Furthermore, there’s some confused causality in the minister’s assertion that staying in school protects girls from “forced child marriage, gender-based violence and early pregnancy”. The exact inverse is true: it is largely teenage pregnancy that forces girls out of school in the first place, and to try to use education in lieu of sexual health and reproductive provision is illogical.
Esi Asare Prah, who is a youth and advocacy officer in Ghana for MSI Reproductive Choices, describes a situation in which 5,000 to 7,000 girls drop out of school each year after becoming pregnant – last year, 2,000 of them were between 10 and 14. Across sub-Saharan Africa, MSI estimates that up to 4 million girls drop out or are excluded from school every year due to pregnancy.
“These girls are most likely to be on the street, doing menial jobs; their children will not make it into higher education. It creates a cycle of poverty and a cycle of slums. For me, the foundation of it is that you can’t seek to invest in education for girls in sub-Saharan Africa and cut down funding for sexual and reproductive health.
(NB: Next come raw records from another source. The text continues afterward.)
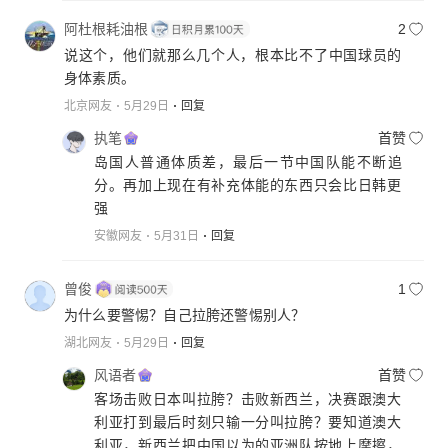
阿杜根耗油根
2
说这个，他们就那么几个人，根本比不了中国球员的
身体素质。
北京网友
5月29日
回复
执笔
首赞
岛国人普通体质差，最后一节中国队能不断追
分。再加上现在有补充体能的东西只会比日韩更
强
安徽网友
5月31日
回复
曾俊
1
为什么要警惕？自己拉胯还警惕别人？
湖北网友
5月29日
回复
风语者
首赞
客场击败日本叫拉胯？击败新西兰，决赛跟澳大
利亚打到最后时刻只输一分叫拉胯？要知道澳大
利亚，新西兰把中国以为的亚洲队按地上摩擦，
If you treat development issues as isolated, you will have the same issues of 50 years ago chasing you into the future.”
Here, the recent cuts to the aid budget make a mockery of these pledges on education: UK funding to the UN Population Fund recently went down by 85%.
There is inspiration to take from this summit, nevertheless; President Kenyatta has been leading the charge not only on education but also on the climate crisis, and there is a solidarity and sense of purpose between poorer nations that may yet inspire greater generosity from donors. Whatever it achieves, though, it will be despite its UK host not because of them.